At the Competitive Enterprise Institute, we generally think capitalism is a pretty good thing. Voluntary exchange—coupled with a legal system that protects everyone’s rights—is the best system for producing prosperity and opportunity. But that system doesn’t work as it should when the government gives certain market players an unearned advantage, or saddles them with an unjust penalty. That’s cronyism and corruption, and critics everywhere on the political spectrum are right to call out such abuses. My colleagues have a theory on why there’s less such corruption that we might expect, but any amount is undesirable.  

Similarly Block makes a distinction between the usual definition of socialism—government control of economic production and distribution—and voluntary economic arrangements between consenting groups and individuals.
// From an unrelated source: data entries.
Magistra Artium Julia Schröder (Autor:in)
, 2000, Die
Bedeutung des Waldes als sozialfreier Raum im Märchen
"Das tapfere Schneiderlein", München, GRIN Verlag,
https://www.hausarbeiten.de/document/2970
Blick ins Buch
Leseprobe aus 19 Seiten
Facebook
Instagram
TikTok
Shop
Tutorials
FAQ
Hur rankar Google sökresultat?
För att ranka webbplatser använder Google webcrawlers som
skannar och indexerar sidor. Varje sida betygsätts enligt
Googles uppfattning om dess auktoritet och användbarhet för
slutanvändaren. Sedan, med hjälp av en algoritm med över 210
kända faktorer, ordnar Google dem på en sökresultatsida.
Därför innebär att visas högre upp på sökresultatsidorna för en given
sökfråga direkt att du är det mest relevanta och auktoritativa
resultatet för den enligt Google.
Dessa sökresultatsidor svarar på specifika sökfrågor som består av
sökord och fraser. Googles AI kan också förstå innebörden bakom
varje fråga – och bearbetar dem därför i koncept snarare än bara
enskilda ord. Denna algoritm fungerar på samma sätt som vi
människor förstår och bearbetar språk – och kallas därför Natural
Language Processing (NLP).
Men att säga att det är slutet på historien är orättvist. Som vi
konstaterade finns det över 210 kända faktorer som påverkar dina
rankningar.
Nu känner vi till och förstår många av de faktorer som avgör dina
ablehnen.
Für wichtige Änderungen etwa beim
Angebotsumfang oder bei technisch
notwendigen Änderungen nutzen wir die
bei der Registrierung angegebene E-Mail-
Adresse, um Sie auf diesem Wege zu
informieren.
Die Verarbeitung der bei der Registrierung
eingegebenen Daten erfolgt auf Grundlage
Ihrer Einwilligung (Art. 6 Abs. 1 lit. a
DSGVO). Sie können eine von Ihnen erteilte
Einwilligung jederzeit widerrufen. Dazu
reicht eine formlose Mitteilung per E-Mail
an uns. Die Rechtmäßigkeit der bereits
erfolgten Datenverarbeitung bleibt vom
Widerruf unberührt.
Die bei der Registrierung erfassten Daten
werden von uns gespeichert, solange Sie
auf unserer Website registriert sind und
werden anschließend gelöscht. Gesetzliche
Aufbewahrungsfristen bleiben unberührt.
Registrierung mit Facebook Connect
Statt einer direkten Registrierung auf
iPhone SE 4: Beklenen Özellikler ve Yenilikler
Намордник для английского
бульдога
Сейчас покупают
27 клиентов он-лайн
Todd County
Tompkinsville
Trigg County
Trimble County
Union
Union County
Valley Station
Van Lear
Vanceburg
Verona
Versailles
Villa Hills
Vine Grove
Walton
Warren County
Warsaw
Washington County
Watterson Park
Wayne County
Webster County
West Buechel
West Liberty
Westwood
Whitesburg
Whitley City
The kind of central economic planning that we saw under the Soviet Union not only ignored the rights of individuals to own, use, and dispose of property as they saw fit, but was also an objectively terrible mechanism for allocating resources across society. Contra the claims of socialist theorists that communal economics would lead to a more humane society than one subject to market processes, the political control necessary to plan an entire economy meant that freedom of conscience and the right to dissent were also severely limited, as Friedrich Hayek’s The Road to Serfdom so memorably predicted and illustrated.   

But if we look, we can find examples of communal life and activity that are truly voluntary, like “the convent, monastery, kibbutz, commune, syndicalist association, [and] cooperative,” as Block suggests. Even if you’re not ready to join a monastery or a commune, you probably already participate in (or are at least familiar with) some aspect of voluntary communal economics in modern society. I live in a co-op apartment building, in which the residents are all partial owners of the corporation which owns the building and the property it sits on. I enjoy reading news produced by the Associated Press, a non-profit cooperative. I recently bought several ties from the St. Albans Opportunity Shop in Washington, D.C., a small church-owned thrift store. I’ve also enjoyed shopping at sportswear retailer REI, a multi-billion dollar business that is also a consumer co-op. If you belong to a credit union, you are also a member of a member-owned cooperative association.

Not every product and service need to be produced by a shareholder-owned for-profit corporation under a capitalism economic system. In a place like the United States, our economy can encompass everything from Google and Apple to Etsy crafters to community supported agriculture share programs to non-profit news organizations to for-profit restaurants that nonetheless provide homeless customers with unpriced meals. Every consumer is free to patronize any of those options. In a command-and-control system, however, the options are far more limited. In other words, a capitalist system will let you be a (voluntary) socialist, but a socialist system will never let you be a capitalist. That’s a big advantage for capitalism in my book.